Originally posted by Nate
1) Is it true if I have a single directory with 10,000+ (what about 100,000) files that it gets hard/time consuming for the filesystem to find a single file in that directory?
Depends on the filesystem. Windows FAT would bite, I think Windows FAT32 would also bite, and I'm not sure about Windows NTFS. There are also a variety of filesystems available for Unixes as well. They have different characteristics, but most modern filesystems maintain btree indexes for their directories, which is the same data structure used in DBMSs for their indexes (ReiserFS is supposed to be pretty good - I haven't tried it, but understand that it uses a different data structure and is much more disk-space efficient when it comes to storing lots of tiny files); in effect filesystems are databases that have been specially optimised to the task of storing files. (Windows Longhorn was originally going to use SQL Server as its filesystem, but Microsoft couldn't get the idea to work.)
To be honest, it's one of those cases where Your Mileage May Vary, and there may well be a threshold (or more than one) where the performance of one wins out over the other. (Needless to say, since the database also has to be stored in the filesystem at some point, it gets affected by the choice of filesystem as well; except this time it's one big file and one not-so-big file, instead of a lot of smaller ones.)

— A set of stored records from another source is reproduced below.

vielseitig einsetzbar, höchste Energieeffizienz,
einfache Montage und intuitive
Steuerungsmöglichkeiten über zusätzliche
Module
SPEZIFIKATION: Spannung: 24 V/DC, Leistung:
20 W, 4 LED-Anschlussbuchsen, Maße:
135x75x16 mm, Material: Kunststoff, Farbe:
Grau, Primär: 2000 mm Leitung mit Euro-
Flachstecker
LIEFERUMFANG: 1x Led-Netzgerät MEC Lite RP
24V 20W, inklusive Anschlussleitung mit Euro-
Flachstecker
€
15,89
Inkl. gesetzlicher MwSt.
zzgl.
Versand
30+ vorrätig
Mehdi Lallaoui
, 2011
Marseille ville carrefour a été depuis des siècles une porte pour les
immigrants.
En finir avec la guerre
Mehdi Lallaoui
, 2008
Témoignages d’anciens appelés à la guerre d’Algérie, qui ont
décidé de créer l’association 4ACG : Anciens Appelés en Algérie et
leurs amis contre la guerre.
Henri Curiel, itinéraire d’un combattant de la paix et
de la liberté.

That's probably why you've heard conflicting stories. The thing to keep in mind is that by storing the images as files you can use all the resources at your disposal for working with files to handle them, but to work with BLOBs you have to get them out of the database first.
2) Are you sure it would be best to use getimagesize() (and i think id have to use mime_content_type(), though not sure) to get all the information i need about an image each time i use it rather than storing it one time when its uploaded?
(To determine the dimensions of the image, getimagesize() first has to determine the type of image; since it doesn't hurt to do so, it returns that as well). You can try the two, but I suspect that any speed difference either way would be swamped by other effects on round trip performance - other apps running on your server, the clock speed of the client computer, a misconfigured proxy server at the user's ISP, bad aircon in a Kyoto server farm ....
I see one big advantage of storing metadata in the db; you can search and sort on it. If the content is going to be relentlessly cumulative, and assuming the upload method is sufficiently robust, I don't see too much opportunity for mistakes to creep in.